A outra questão é sobre o tempo de 15 minutos de duração na fila, que deveria ser respeitado e as pessoas ficam mais de duas horas. Por que? Porque os trabalhadores hoje estão mais voltados para fazer visitas externas, onde realizam captações, vendas e aplicações, que é uma exigência dos bancos. Ao invés do funcionário ficar dentro da agência atendendo o cliente, e respeitando os 15 minutos por lei. A maioria das agências estão com a necessidade de mais de 20% em números de funcionários.
O Estado: A cobrança do imposto sindical voltou à pauta – ela foi extinta com a Reforma Trabalhista. Qual a importância desta cobrança para o sindicalismo?
Neide: A cobrança do imposto sindical é fundamental para a sobrevivência da organização dos trabalhadores, garantindo recursos financeiros para que os sindicatos possam cumprir seu papel de representar e defender os interesses dos trabalhadores de forma independente e eficaz.
Na categoria bancária, nós conseguimos incluir na nossa pauta de reivindicação um acordo com a Fenaban (Federação Nacional dos Bancos) para que tivéssemos uma taxa negocial. Então, isso deu para as entidades sindicais que representam os bancários uma sobrevida, afinal, só se faz uma boa negociação salarial quando há recursos. Com a extinção do imposto sindical, alguns sindicatos, por exemplo, enfrentaram dificuldades financeiras e até mesmo fecharam suas portas e demitiram funcionários porque não tinham o financiamento para luta sindical. A maioria dos trabalhadores, por exemplo, não contribui mensalmente para um sindicato, porque não é filiado/associado.
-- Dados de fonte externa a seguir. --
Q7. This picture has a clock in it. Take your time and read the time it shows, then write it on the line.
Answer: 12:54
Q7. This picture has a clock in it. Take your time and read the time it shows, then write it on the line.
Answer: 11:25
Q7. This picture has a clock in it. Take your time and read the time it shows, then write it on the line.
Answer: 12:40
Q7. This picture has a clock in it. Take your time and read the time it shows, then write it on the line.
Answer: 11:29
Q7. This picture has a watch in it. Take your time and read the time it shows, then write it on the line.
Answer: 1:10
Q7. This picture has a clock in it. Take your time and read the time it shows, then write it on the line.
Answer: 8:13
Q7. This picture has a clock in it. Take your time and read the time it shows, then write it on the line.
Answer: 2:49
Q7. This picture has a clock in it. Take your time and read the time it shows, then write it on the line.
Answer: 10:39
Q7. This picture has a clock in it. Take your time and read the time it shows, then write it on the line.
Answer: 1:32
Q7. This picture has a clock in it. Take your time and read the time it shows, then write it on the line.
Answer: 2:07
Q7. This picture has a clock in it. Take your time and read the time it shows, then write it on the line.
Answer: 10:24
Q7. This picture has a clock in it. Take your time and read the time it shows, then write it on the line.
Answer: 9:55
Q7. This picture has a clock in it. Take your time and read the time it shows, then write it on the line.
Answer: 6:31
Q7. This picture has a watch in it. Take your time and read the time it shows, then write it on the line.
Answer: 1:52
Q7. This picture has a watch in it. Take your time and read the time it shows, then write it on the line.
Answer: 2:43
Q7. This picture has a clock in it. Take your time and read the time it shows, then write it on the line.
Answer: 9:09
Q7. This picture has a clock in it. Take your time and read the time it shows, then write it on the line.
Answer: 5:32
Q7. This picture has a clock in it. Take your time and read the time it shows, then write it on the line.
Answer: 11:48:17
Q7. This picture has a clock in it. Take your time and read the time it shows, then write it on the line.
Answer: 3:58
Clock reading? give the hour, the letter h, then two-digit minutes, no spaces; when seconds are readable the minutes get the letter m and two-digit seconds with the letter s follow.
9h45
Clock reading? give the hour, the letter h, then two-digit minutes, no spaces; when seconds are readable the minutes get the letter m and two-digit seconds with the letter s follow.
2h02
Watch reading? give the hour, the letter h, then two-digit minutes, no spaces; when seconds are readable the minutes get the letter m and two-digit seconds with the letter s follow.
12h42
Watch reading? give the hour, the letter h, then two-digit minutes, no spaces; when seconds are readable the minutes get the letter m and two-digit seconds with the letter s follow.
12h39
Se não tem financiamento para a luta, não tem como se organizar, e se você não tem como se organizar, tem perda da capacidade de negociação dos trabalhadores. Isso deixa os trabalhadores sem uma instituição que os defenda e fiscalize se todos os seus direitos estão sendo cumpridos. Por isso, é tão importante o sindicato e o retorno do imposto sindical.